Depois de anos sem vir ao Brasil com a formação original, os Backstreet Boys se apresentaram, nesta sexta-feira (12.06), em São Paulo, no Citibank Hall. Sem crianças ou adolescentes na plateia, a mulherada (mais de 90% do público) deixou o namorado em casa e foi chorar por suas paixões de duas décadas atrás.

Entre coreografias que o quinteto aprendeu no fim da década de 90 e incursões pop, com praticamente todos os hits, disseram que têm fôlego pra mais 22 anos. É o mesmo período que estão reunidos – entre uma prisão aqui, recuperação de drogas ali, desistência de um ou outro no caminho…

O mais interativo com a plateia era AJ, que vinha à frente do palco e se “jogava” pra galera. Chegou até a pegar celular e câmera de fãs para um momento #selfie. Cativante, Brian fazia caras e bocas, tentava dar atenção às fãs da fila do gargarejo e do pit (vão entre o palco principal e a passarela estendida) e tentou buscar uma conexão com a plateia ao subir ao palco com uma camisa do time de futebol Corinthians. Em outro momento, ao ganhar um bichinho de pelúcia do Pato Donald, imitou a voz e tudo.

Nick, mais rechonchudo que nos áureos tempos de adolescência, quando não estava ao violão ou guitarra, passava o show tentando levantar as calças.

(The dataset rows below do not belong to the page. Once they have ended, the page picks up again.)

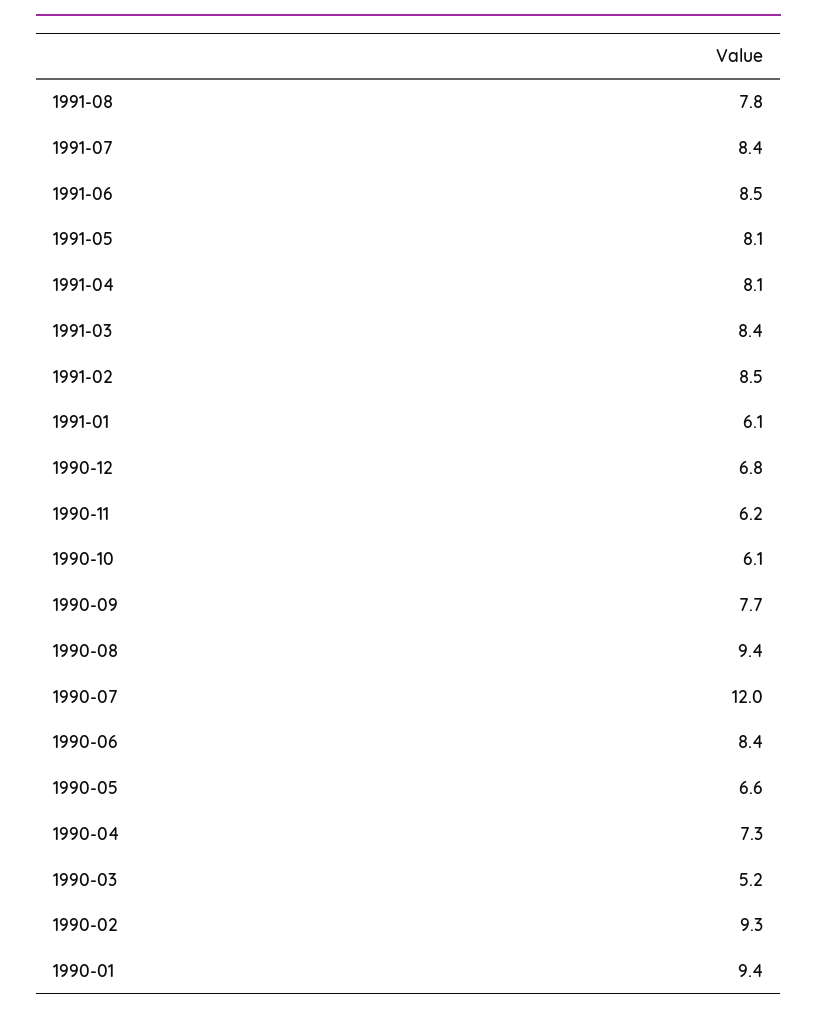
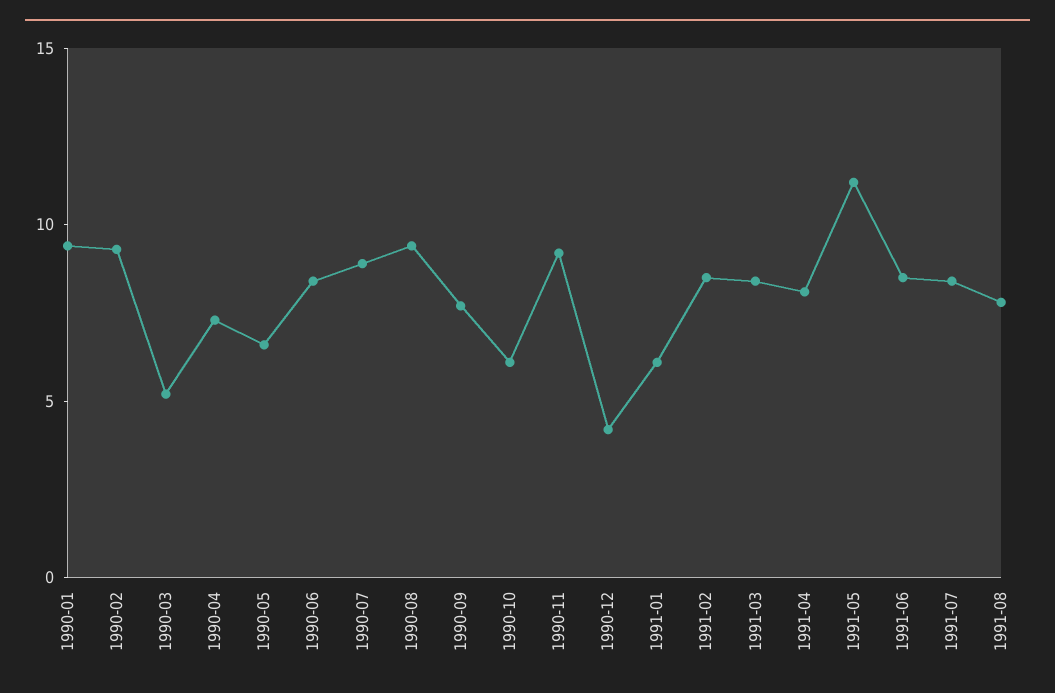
  {
    "1991-08": 7.8,
    "1991-07": 8.4,
    "1991-06": 8.5,
-   "1991-05": 8.1,
+   "1991-05": 11,
    "1991-04": 8.1,
    "1991-03": 8.4,
    "1991-02": 8.5,
    "1991-01": 6.1,
-   "1990-12": 6.8,
+   "1990-12": 4,
-   "1990-11": 6.2,
+   "1990-11": 9,
    "1990-10": 6.1,
    "1990-09": 7.7,
    "1990-08": 9.4,
-   "1990-07": 12,
+   "1990-07": 9,
    "1990-06": 8.4,
    "1990-05": 6.6,
    "1990-04": 7.3,
    "1990-03": 5.2,
    "1990-02": 9.3,
    "1990-01": 9.4
  }

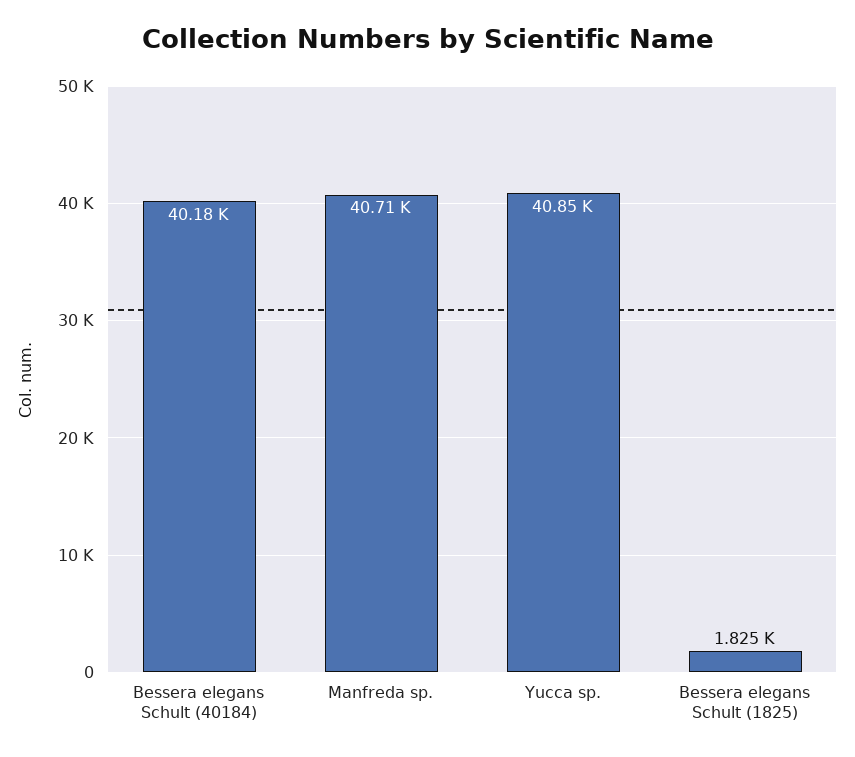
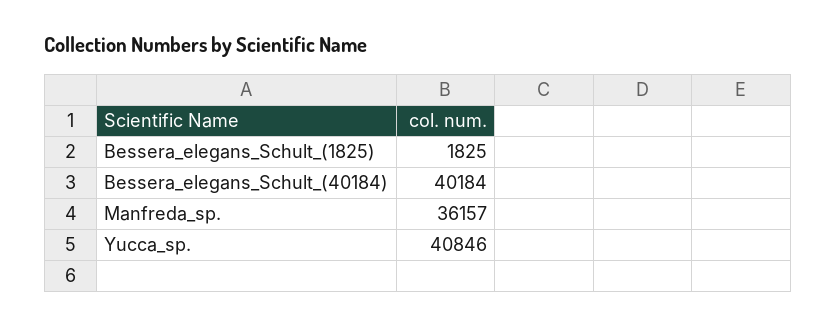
  {
    "Bessera elegans Schult (40184)": 40184,
-   "Manfreda sp.": 40710,
+   "Manfreda sp.": 36157,
    "Yucca sp.": 40846,
    "Bessera elegans Schult (1825)": 1825
  }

Enquanto Howie D, o mais apagado da banda, compensou a falta de momentos solo com aparições em que remexeu e requebrou o derrièr.

Se eles têm fôlego pra mais 22 anos, não dá pra prever. Mas que eles têm um público cativo, que vai segui-los por um bom tempo, dava pra notar na apresentação desta sexta e que se repete no sábado e domingo (13 e 14.06) com ingressos esgotados

Se conseguirem aproveitar as próximas duas décadas de sucesso, vão parecer com o artista decadente, interpretado por Al Pacino em “Não Olhe Para Trás”.

Como eles voltam ao estúdio agora, durante o Verão americano, é capaz de vê-los por aqui novamente nos próximos dois anos. É a única coisa que dá pra apostar!